Katakanlah sebuah karya Yogi Artha misalnya. Dalam “Balubur Kini #2”, Yogi cukup cerdas dengan menangkap suasana temaram (entah senja entah fajar) di lahan bekas pasar Balubur lama. Foto tersebut seolah menjelma menjadi suatu metafor yang ambigu, di mana tidak jelasnya batas penanda waktu antara sunrise atau sunset yang jingga dan temaram, tataran simbolik cahaya sebagai harapan dan atau menjelang kegelapan. Apakah Yogi berusaha menafsir ulang bahwa pembangunan kembali pasar Balubur lama yang kumuh akan menjanjikan Pasar Balubur Baru yang katanya akan lebih bersih dan modern? Bila merujuk ke tema pameran, saya pikir, ya. Dalam “Balubur Kini#2”, Yogie berhasil melebur imaji dan cahayanya menjadi sebuah metafor yang positive thinking tentang pembangunan.
Sedangkan Atep M, melalui foto human interest-nya berjudul “Permohonan” juga berhasil menangkap cahaya sebagai tataran metafor yang menarik. Seorang penganut agama yang sedang khusyuk berdoa di depan sebatang lilin besar berwarna merah yang menyala. Ada kesyahduan, ada kekhusyukan, ada cahaya yang ingin diraih dalam doa dan pengharapan. Mata yang terpejam yang secara logika optik akan menghalangi masuknya cahaya ke retina mata, justru akan semakin mendekatkan cahaya ke dalam hati umat-Nya yang sedang berdoa itu. Dominasi warna merah pada lilin, pada cahaya sekitarnya, semakin menegaskan bahwa cahaya adalah doa, cahaya adalah harapan, cahaya adalah pembebas manusia dari kegelapan dan kejahiliyahan.
***
Jangan berharap banyak dengan menangkap korelasi antara judul dengan karya. Banyak di antaranya justru abai dengan permasalahan judul dan caption foto. Masih banyak yang terkesima dengan mitos bahwa sebuah gambar lebih bermakna dari sejuta kata. Padahal, sebuah kata yang tepat justru akan mengantarkan kita pada pemahaman akan gambar itu sendiri. Seperti misalnya “Warning” (Yogi Artha), yang mencerminkan suasana sunset di sebuah pantai di Bali, yang dianggap penuh bahaya.
Kembali bila dihubungkan dengan judul pameran secara keseluruhan, pemahaman arti cahaya secara leksikal, saya jadi bertanya: sejak kapan cahaya kemudian dianggap sebagai suatu peringatan bahaya? Mungkin dan pasti ada. Dalam beberapa cerita tradisional misalnya, hadirnya cahaya yang berkelebat kerap diasosikan dengan kejadian buruk yang akan menimpa. Misalnya dalam mitos banas pati, di mana cahaya yang berkelebat di malam hari hari dianggap sebagai pembawa kesialan, pembawa ilmu hitam yang akan mencelakai seseorang.

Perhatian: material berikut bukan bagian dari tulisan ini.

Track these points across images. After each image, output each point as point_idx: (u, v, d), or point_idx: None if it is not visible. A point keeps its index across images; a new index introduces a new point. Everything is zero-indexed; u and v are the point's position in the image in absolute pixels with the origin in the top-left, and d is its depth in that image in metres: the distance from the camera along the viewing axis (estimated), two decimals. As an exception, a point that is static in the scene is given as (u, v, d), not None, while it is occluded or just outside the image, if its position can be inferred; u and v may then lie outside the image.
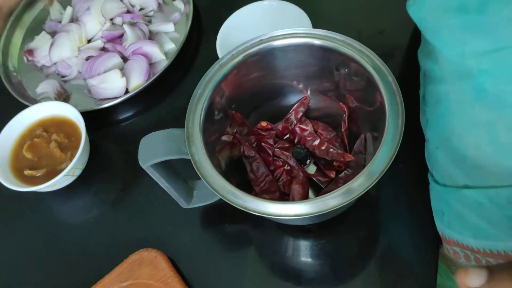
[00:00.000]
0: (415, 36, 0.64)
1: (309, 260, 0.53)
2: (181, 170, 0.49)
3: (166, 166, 0.46)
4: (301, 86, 0.53)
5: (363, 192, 0.37)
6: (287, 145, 0.53)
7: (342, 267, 0.51)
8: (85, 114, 0.62)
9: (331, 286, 0.50)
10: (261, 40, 0.47)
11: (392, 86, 0.42)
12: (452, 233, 0.44)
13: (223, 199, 0.40)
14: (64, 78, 0.72)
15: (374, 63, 0.43)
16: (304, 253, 0.53)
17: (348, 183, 0.38)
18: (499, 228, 0.40)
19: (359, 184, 0.38)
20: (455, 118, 0.42)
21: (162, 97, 0.69)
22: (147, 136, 0.44)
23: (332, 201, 0.37)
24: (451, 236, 0.45)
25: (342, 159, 0.49)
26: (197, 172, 0.41)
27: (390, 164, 0.38)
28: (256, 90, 0.52)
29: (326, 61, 0.47)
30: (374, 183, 0.37)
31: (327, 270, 0.51)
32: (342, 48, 0.44)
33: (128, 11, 0.75)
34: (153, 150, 0.43)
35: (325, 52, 0.45)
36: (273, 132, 0.54)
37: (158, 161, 0.43)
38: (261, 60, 0.49)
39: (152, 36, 0.73)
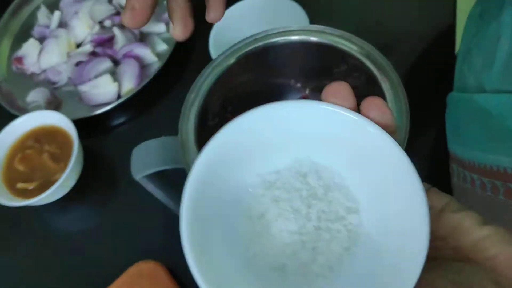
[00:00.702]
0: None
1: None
2: (176, 178, 0.47)
3: (161, 176, 0.44)
4: (299, 85, 0.51)
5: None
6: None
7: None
8: (77, 122, 0.60)
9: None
10: (255, 39, 0.45)
11: (394, 82, 0.39)
12: (453, 144, 0.47)
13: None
14: (55, 85, 0.69)
15: (374, 58, 0.40)
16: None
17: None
18: (497, 139, 0.41)
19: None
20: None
21: (156, 100, 0.67)
22: (139, 146, 0.42)
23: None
24: (450, 148, 0.47)
25: None
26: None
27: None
28: (252, 91, 0.50)
29: (324, 58, 0.45)
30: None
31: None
32: (340, 45, 0.41)
33: (117, 13, 0.73)
34: (145, 160, 0.41)
35: (323, 49, 0.43)
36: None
37: (152, 172, 0.40)
38: (256, 60, 0.46)
39: (143, 38, 0.71)
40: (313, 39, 0.42)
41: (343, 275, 0.26)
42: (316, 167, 0.29)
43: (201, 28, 0.71)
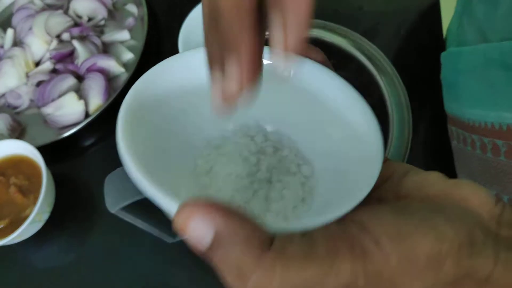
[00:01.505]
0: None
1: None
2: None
3: (140, 204, 0.39)
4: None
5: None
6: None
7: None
8: (45, 147, 0.55)
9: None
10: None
11: (390, 74, 0.35)
12: (451, 105, 0.43)
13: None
14: (16, 110, 0.64)
15: (365, 49, 0.36)
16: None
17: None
18: (501, 93, 0.39)
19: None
20: None
21: (129, 114, 0.62)
22: (112, 174, 0.37)
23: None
24: (448, 109, 0.44)
25: None
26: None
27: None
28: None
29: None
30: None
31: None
32: (326, 37, 0.37)
33: (75, 24, 0.67)
34: (121, 190, 0.36)
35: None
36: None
37: (130, 203, 0.36)
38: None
39: (106, 48, 0.66)
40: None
41: (297, 223, 0.24)
42: (264, 131, 0.27)
43: (169, 31, 0.67)
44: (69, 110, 0.59)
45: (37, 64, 0.66)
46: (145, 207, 0.40)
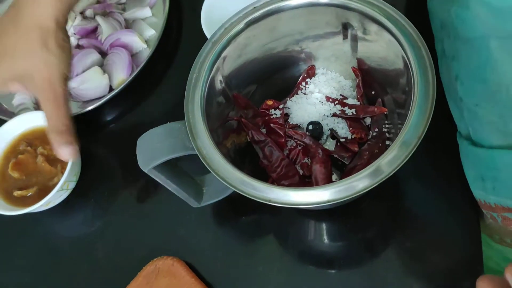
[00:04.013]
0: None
1: (339, 242, 0.49)
2: (184, 165, 0.44)
3: (170, 165, 0.40)
4: (303, 55, 0.48)
5: (397, 168, 0.32)
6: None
7: (373, 243, 0.47)
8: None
9: (365, 265, 0.46)
10: (254, 7, 0.42)
11: (414, 37, 0.36)
12: (499, 199, 0.39)
13: (243, 193, 0.35)
14: (41, 84, 0.65)
15: (388, 14, 0.37)
16: (332, 235, 0.49)
17: (379, 159, 0.33)
18: None
19: (391, 159, 0.33)
20: (501, 67, 0.36)
21: (151, 89, 0.63)
22: (144, 135, 0.38)
23: (361, 183, 0.33)
24: (498, 202, 0.39)
25: (374, 110, 0.44)
26: (208, 168, 0.36)
27: (426, 130, 0.33)
28: (255, 66, 0.47)
29: (333, 21, 0.41)
30: (410, 155, 0.33)
31: (359, 249, 0.47)
32: (354, 4, 0.38)
33: (98, 1, 0.69)
34: (153, 150, 0.37)
35: (331, 10, 0.40)
36: (281, 110, 0.48)
37: (161, 162, 0.37)
38: (258, 31, 0.43)
39: (128, 25, 0.67)
40: (322, 0, 0.39)
41: None
42: None
43: (190, 7, 0.68)
44: (94, 84, 0.60)
45: (61, 40, 0.67)
46: (176, 170, 0.42)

Tetapi judul “Warning” tidak seperti itu. “Warning” tidak menangkap momen banas pati menyambar seseorang di Bali. Judul itu diilhami oleh sebuah bendera peringatan yang dipasang penjaga pantai menjadi titik fokus gambar . Sementara saya tidak melihat adanya ‘warning’ dalam elemen gambar yang lain, selain ekspresi sebuah foto liburan yang indah yang pantas dipasang di album keluarga atau menjadi wallpaper dekstop komputer, bukan di ruang pamer sebuah galeri yang terhormat.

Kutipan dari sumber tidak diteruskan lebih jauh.